What is needed:
Echo the lines starting with the line containing "kingdom: Plantae" and going on through the line containing "coordinates: 1 05 5 N, 78 41 12 W", reproducing them verbatim.

Supplied records:
******************************

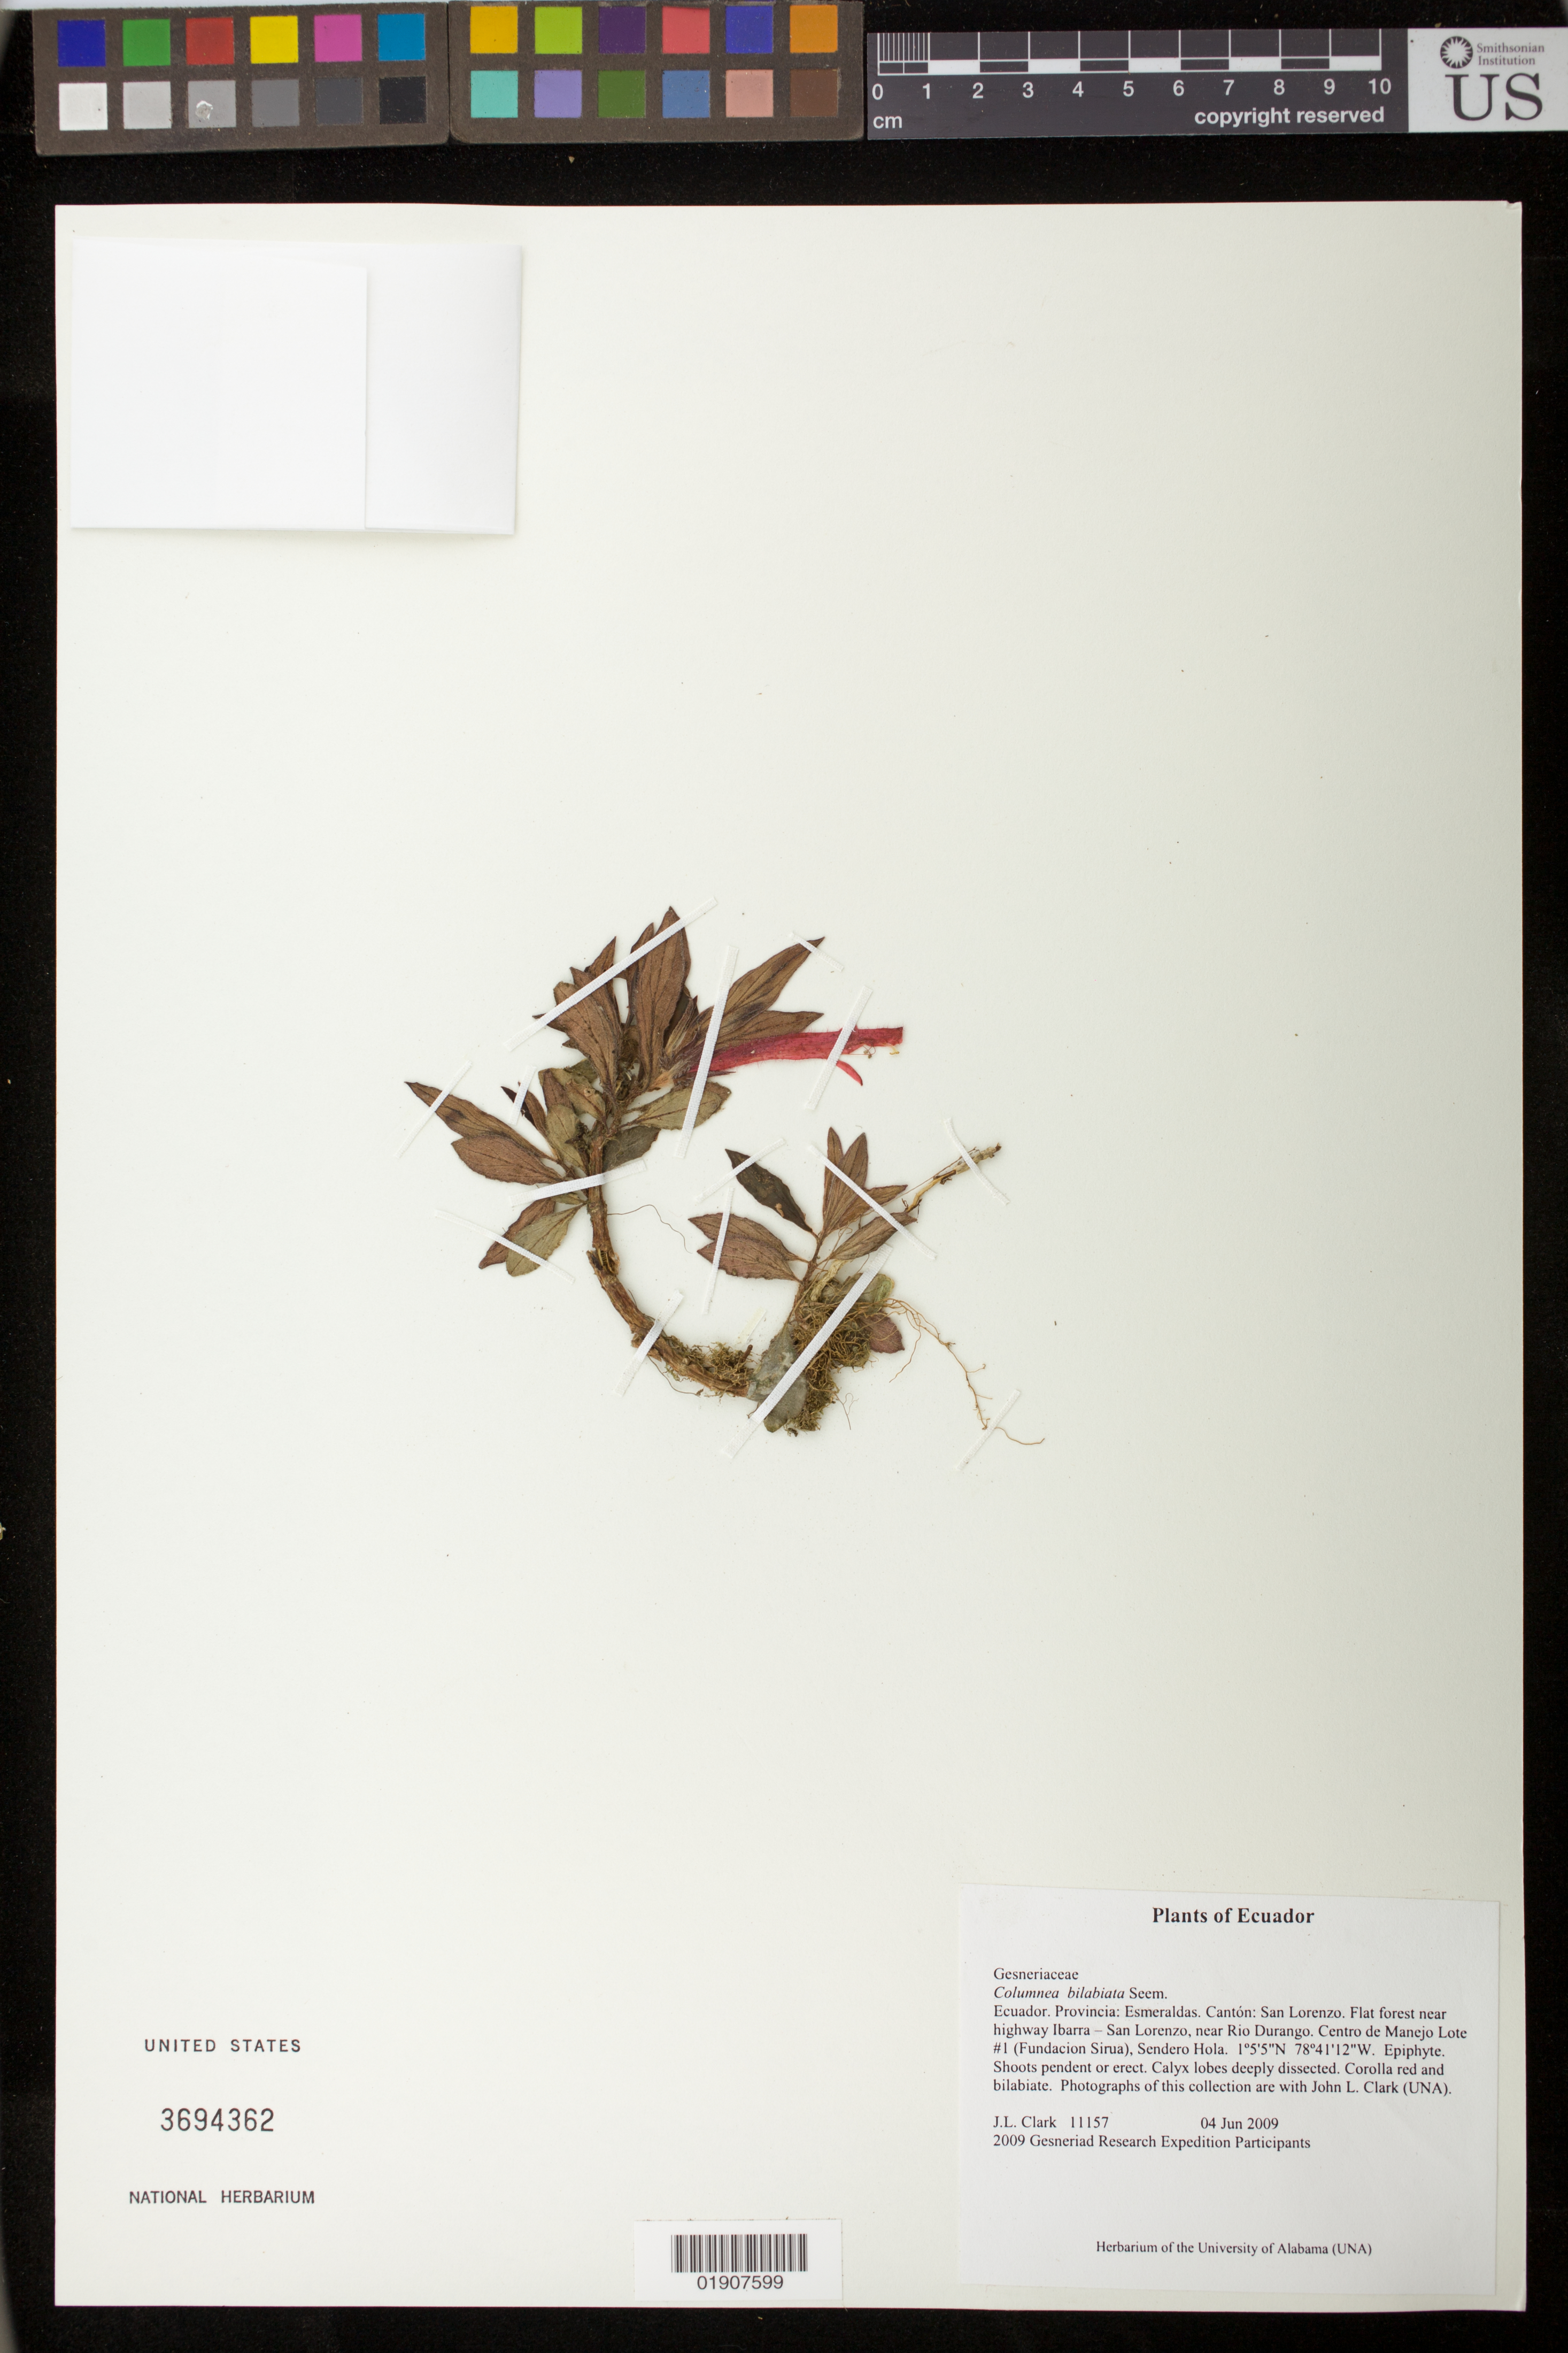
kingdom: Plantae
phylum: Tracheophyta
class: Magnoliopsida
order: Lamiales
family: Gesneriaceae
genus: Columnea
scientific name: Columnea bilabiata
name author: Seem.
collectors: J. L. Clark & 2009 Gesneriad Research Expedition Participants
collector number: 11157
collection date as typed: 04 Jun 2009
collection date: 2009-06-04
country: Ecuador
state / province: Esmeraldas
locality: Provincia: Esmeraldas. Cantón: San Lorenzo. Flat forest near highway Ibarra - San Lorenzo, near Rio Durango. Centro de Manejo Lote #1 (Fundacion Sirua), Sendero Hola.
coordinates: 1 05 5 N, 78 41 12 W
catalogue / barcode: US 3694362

******************************

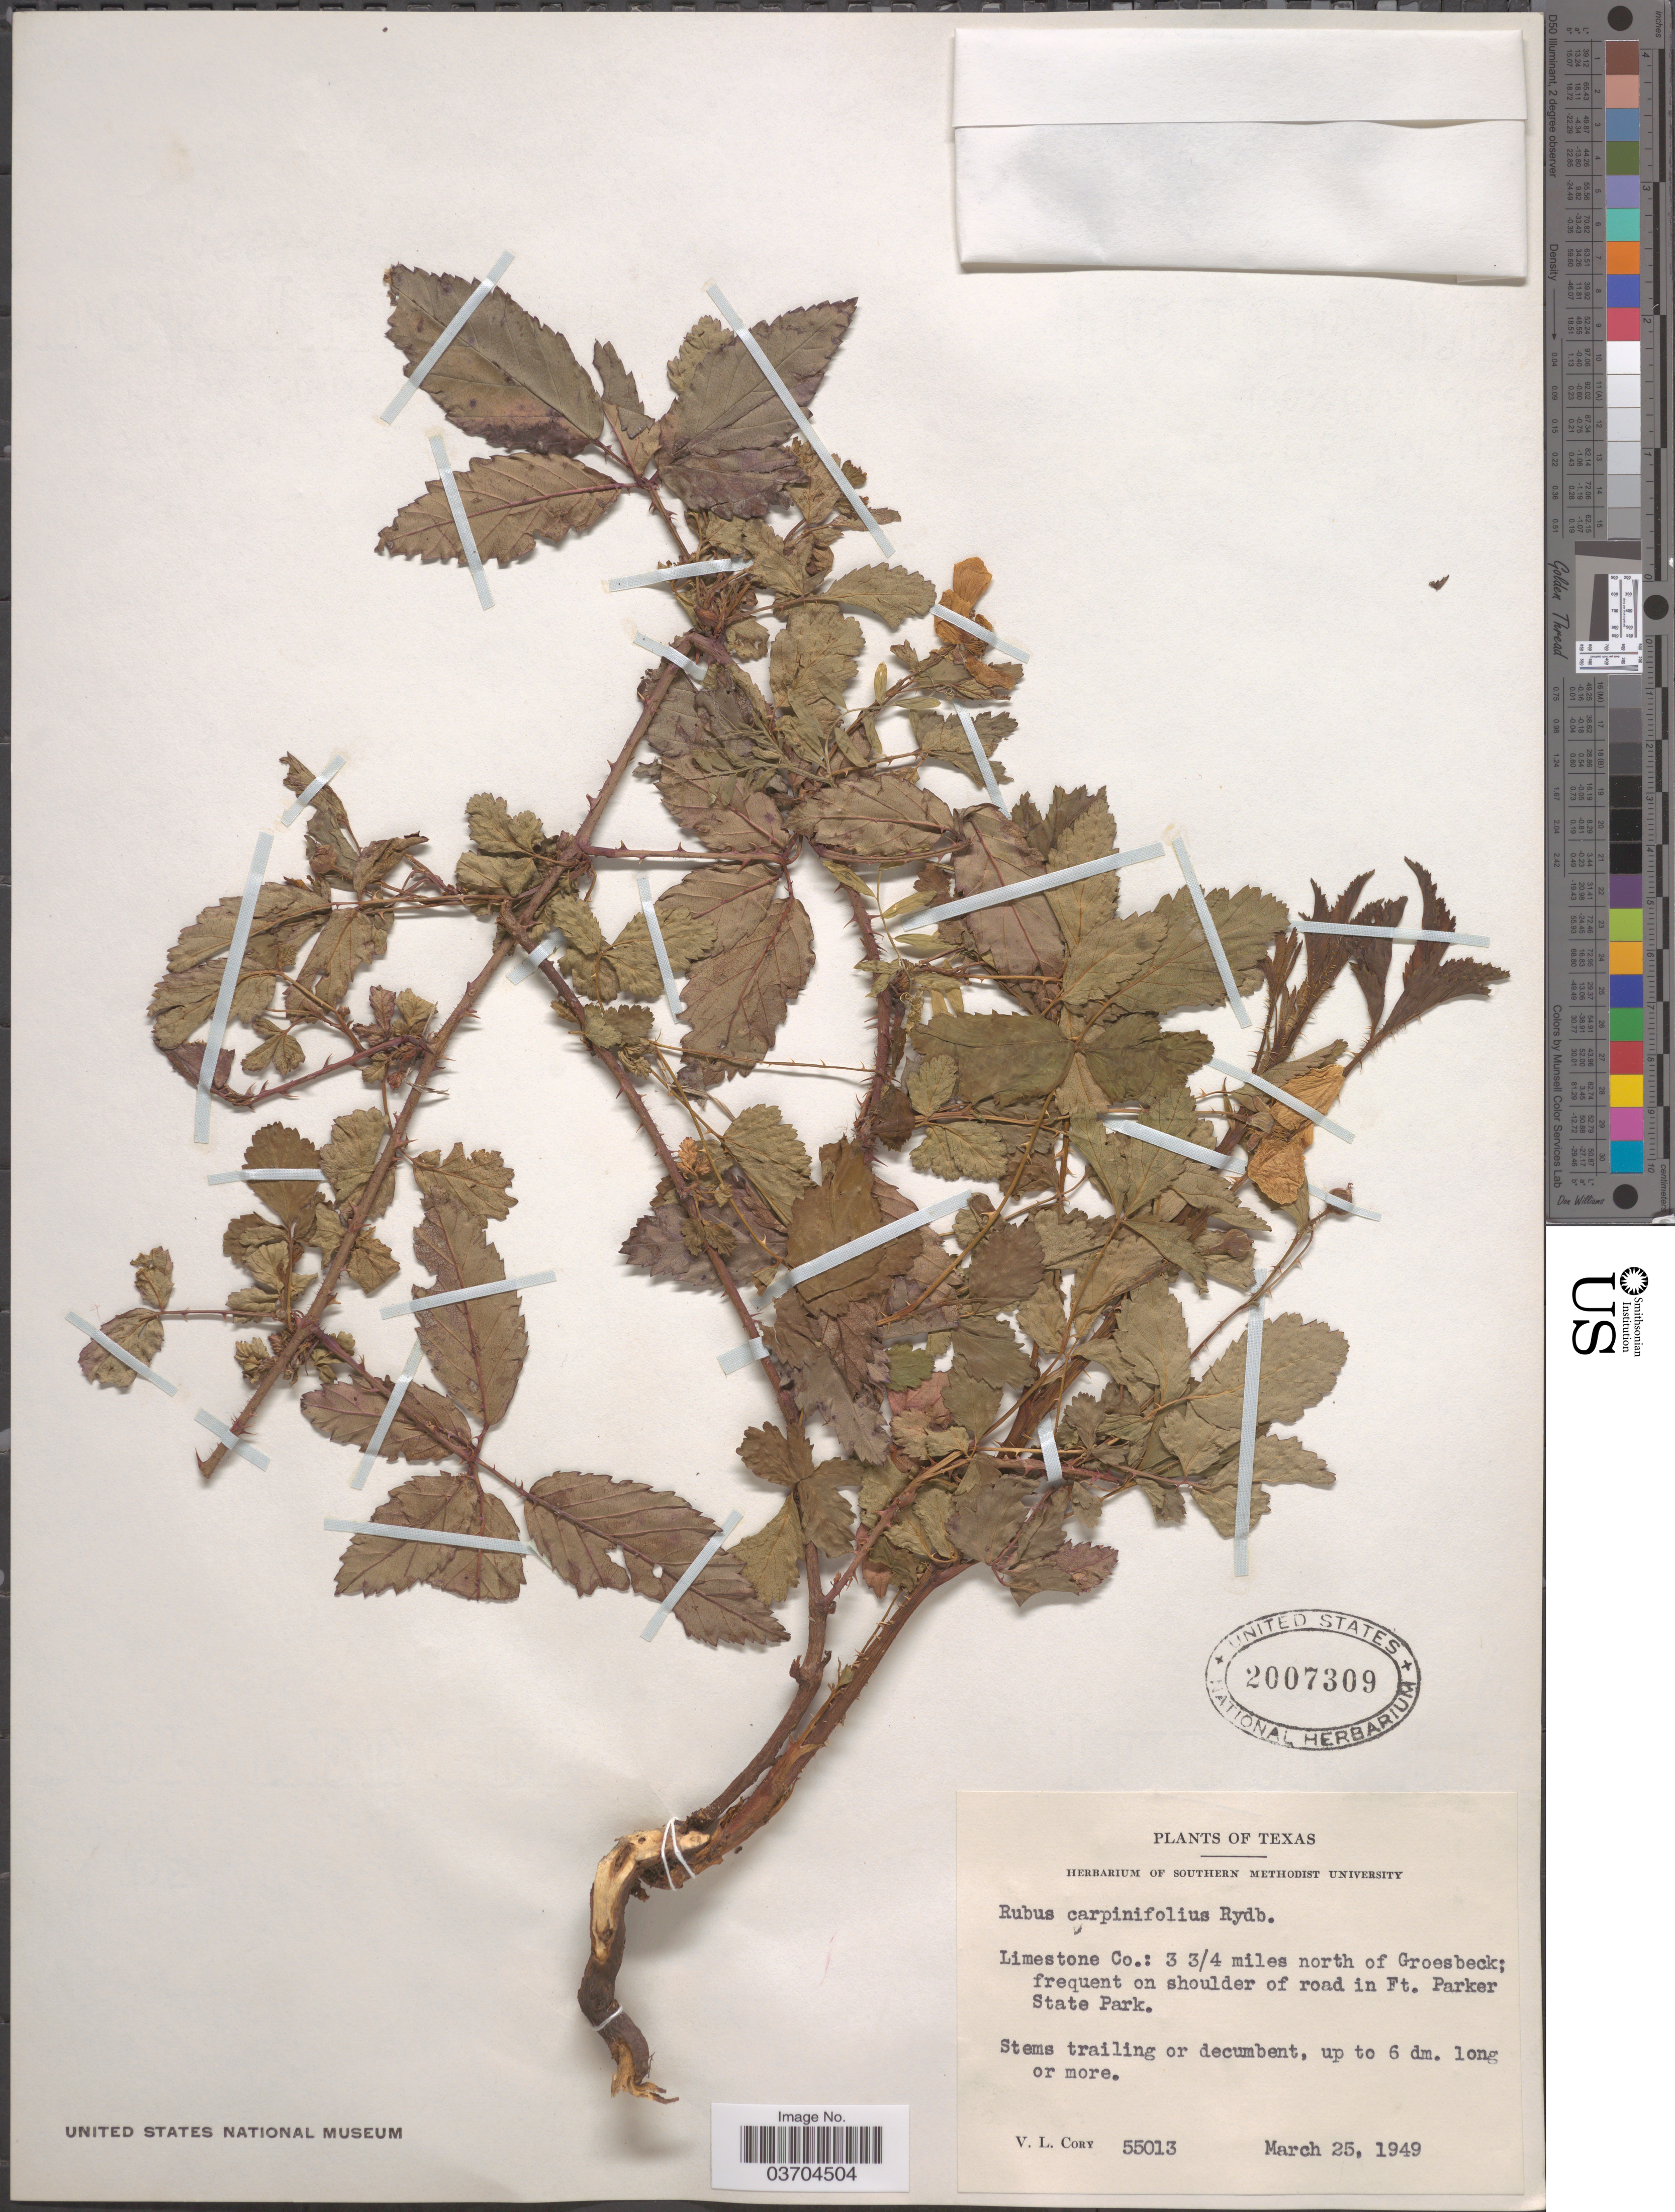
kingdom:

******************************

Solved problem:
kingdom: Plantae
phylum: Tracheophyta
class: Magnoliopsida
order: Lamiales
family: Gesneriaceae
genus: Columnea
scientific name: Columnea bilabiata
name author: Seem.
collectors: J. L. Clark & 2009 Gesneriad Research Expedition Participants
collector number: 11157
collection date as typed: 04 Jun 2009
collection date: 2009-06-04
country: Ecuador
state / province: Esmeraldas
locality: Provincia: Esmeraldas. Cantón: San Lorenzo. Flat forest near highway Ibarra - San Lorenzo, near Rio Durango. Centro de Manejo Lote #1 (Fundacion Sirua), Sendero Hola.
coordinates: 1 05 5 N, 78 41 12 W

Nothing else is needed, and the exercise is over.